- WHAT TO DO
Could you reproduce every one of the lines below word for word, leaving the pictures out of your answer?
(RECORDS TO USE begins)
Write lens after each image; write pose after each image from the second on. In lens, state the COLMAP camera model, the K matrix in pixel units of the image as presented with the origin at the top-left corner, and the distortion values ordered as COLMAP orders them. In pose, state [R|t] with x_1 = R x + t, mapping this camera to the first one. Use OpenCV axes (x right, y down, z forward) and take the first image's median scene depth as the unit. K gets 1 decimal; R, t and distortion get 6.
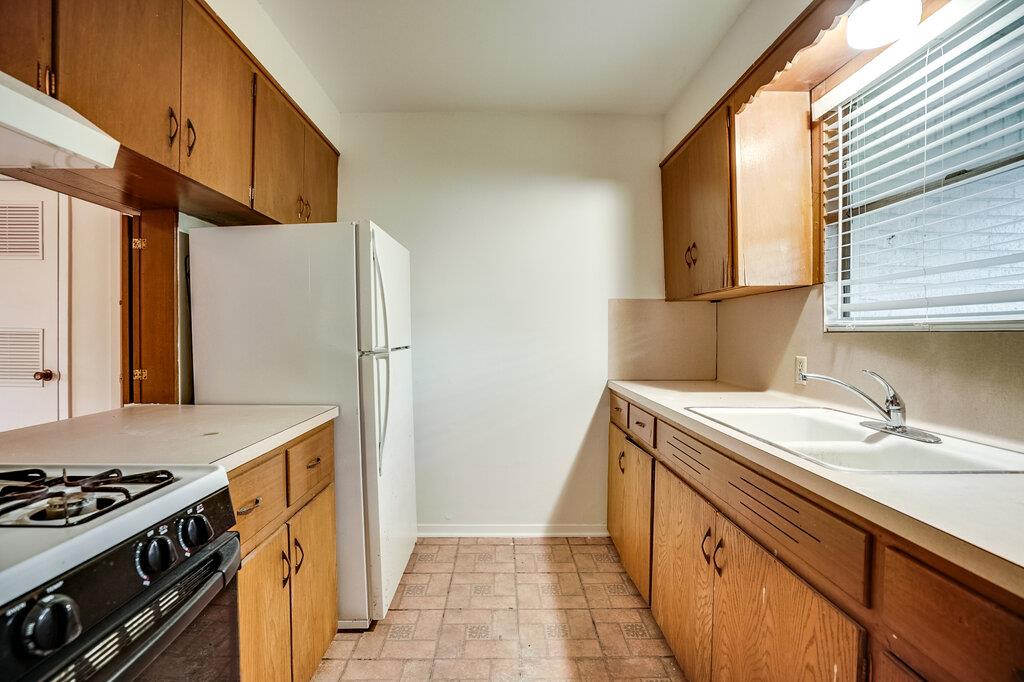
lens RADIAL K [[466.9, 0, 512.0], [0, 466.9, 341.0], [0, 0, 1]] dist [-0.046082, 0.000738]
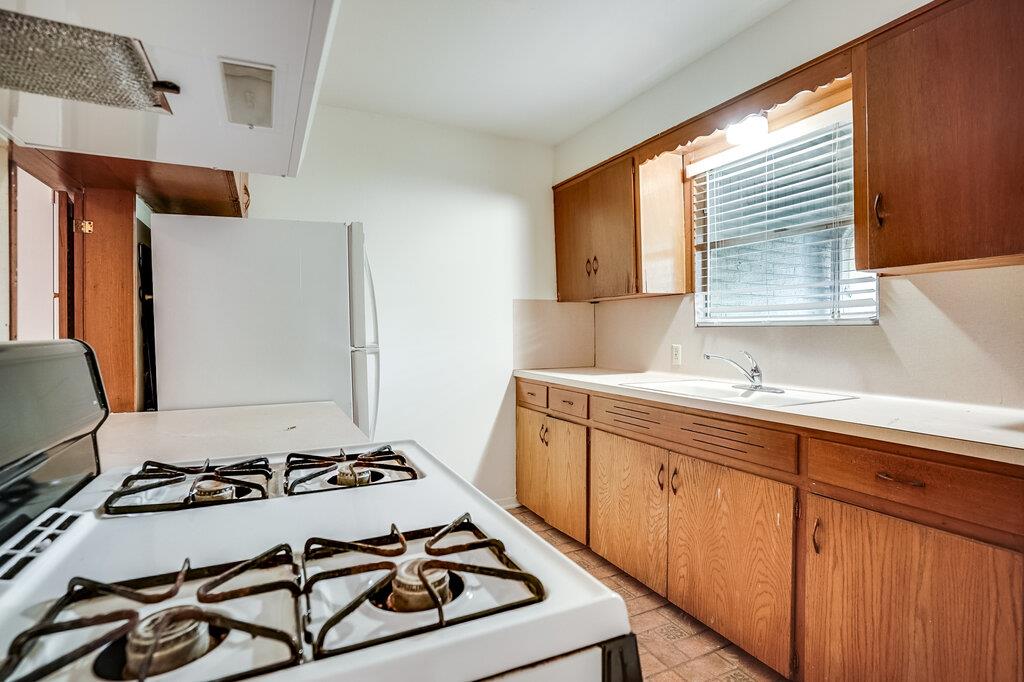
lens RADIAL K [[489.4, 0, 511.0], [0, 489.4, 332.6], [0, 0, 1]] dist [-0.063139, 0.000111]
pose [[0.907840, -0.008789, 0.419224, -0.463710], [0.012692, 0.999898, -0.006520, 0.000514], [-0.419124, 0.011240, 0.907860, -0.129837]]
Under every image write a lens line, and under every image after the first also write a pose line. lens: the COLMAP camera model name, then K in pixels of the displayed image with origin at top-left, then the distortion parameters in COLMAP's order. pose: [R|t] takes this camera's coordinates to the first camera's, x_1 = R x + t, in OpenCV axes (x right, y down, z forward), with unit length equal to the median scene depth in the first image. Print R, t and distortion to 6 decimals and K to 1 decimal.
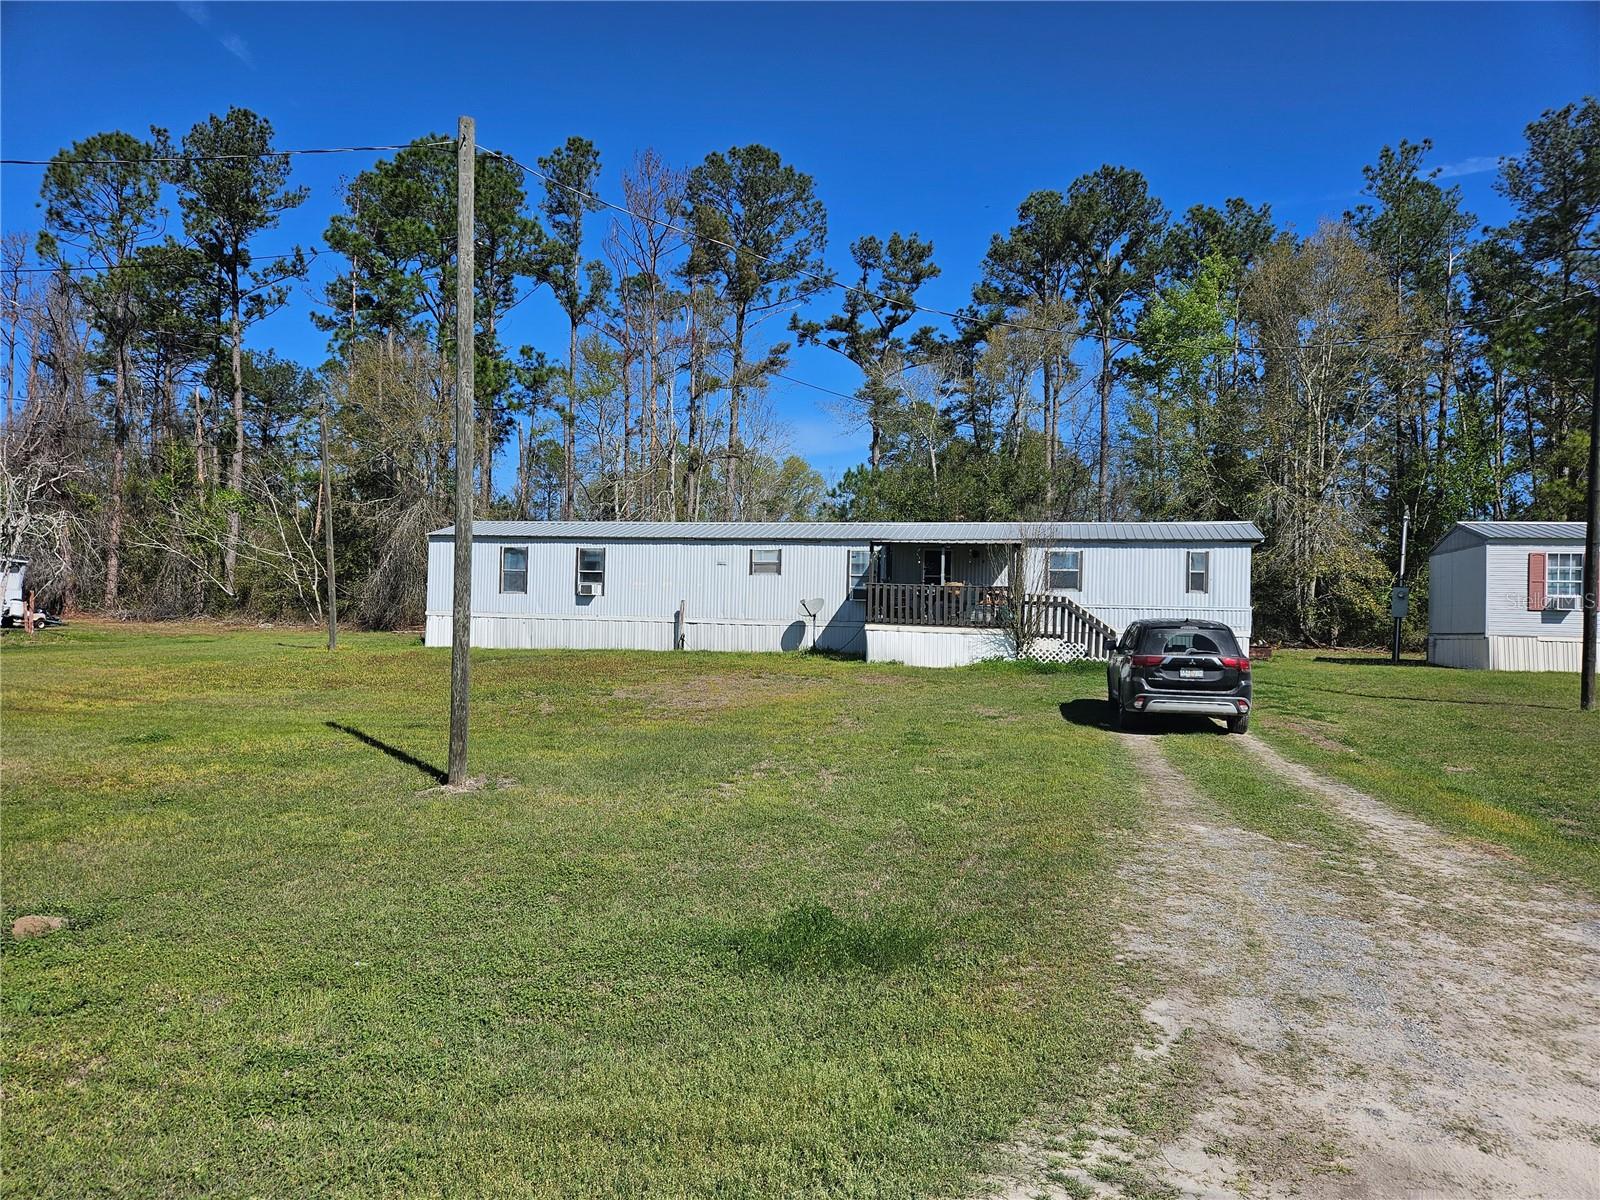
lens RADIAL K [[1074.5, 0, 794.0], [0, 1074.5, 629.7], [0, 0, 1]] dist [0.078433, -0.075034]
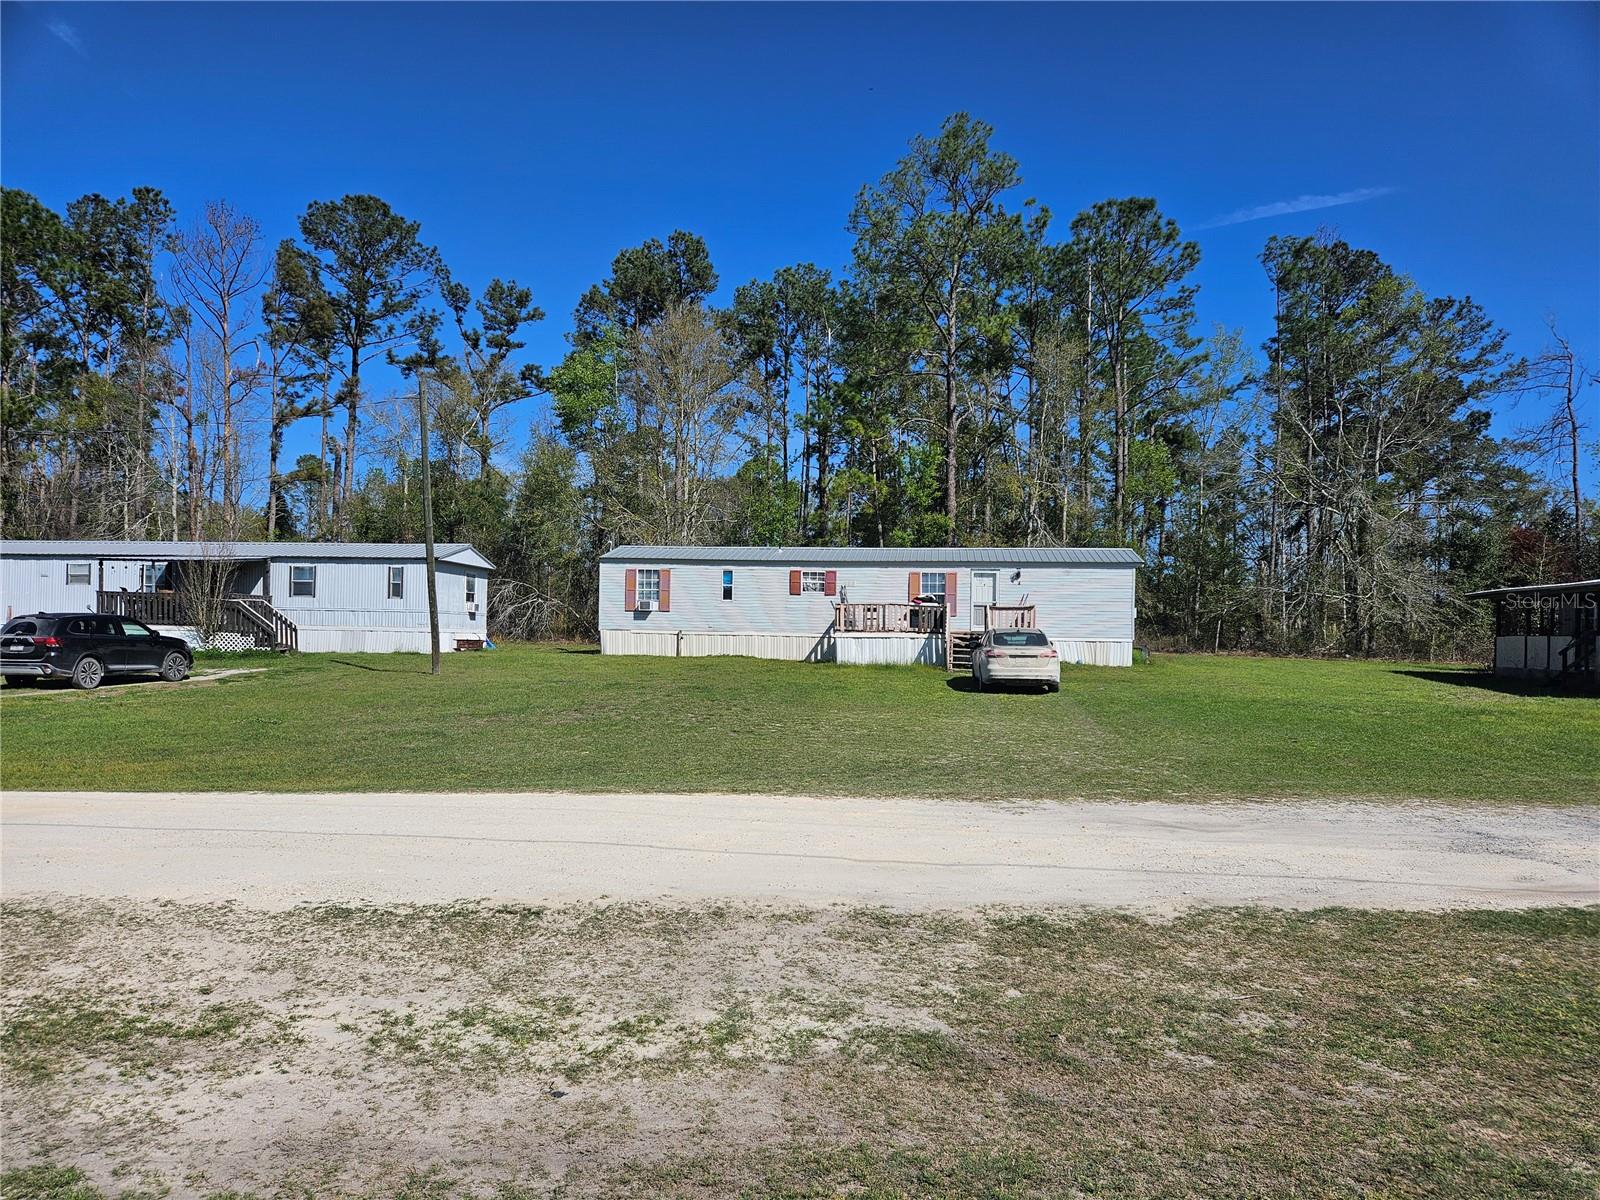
(RECORDS TO USE ends)
- TASK RESPONSE
Write lens after each image; write pose after each image from the second on. In lens, state the COLMAP camera model, the K matrix in pixel units of the image as presented with the origin at the top-left corner, and the distortion values ordered as COLMAP orders them. In pose, state [R|t] with x_1 = R x + t, mapping this camera to the first one. Use OpenCV axes (x right, y down, z forward) and take the first image's median scene depth as the unit. K gets 1 decimal; R, t and distortion get 6.
lens RADIAL K [[466.9, 0, 512.0], [0, 466.9, 341.0], [0, 0, 1]] dist [-0.046082, 0.000738]
lens RADIAL K [[489.4, 0, 511.0], [0, 489.4, 332.6], [0, 0, 1]] dist [-0.063139, 0.000111]
pose [[0.907840, -0.008789, 0.419224, -0.463710], [0.012692, 0.999898, -0.006520, 0.000514], [-0.419124, 0.011240, 0.907860, -0.129837]]
Under every image write a lens line, and under every image after the first also write a pose line. lens: the COLMAP camera model name, then K in pixels of the displayed image with origin at top-left, then the distortion parameters in COLMAP's order. pose: [R|t] takes this camera's coordinates to the first camera's, x_1 = R x + t, in OpenCV axes (x right, y down, z forward), with unit length equal to the median scene depth in the first image. Print R, t and distortion to 6 decimals and K to 1 decimal.
lens RADIAL K [[1074.5, 0, 794.0], [0, 1074.5, 629.7], [0, 0, 1]] dist [0.078433, -0.075034]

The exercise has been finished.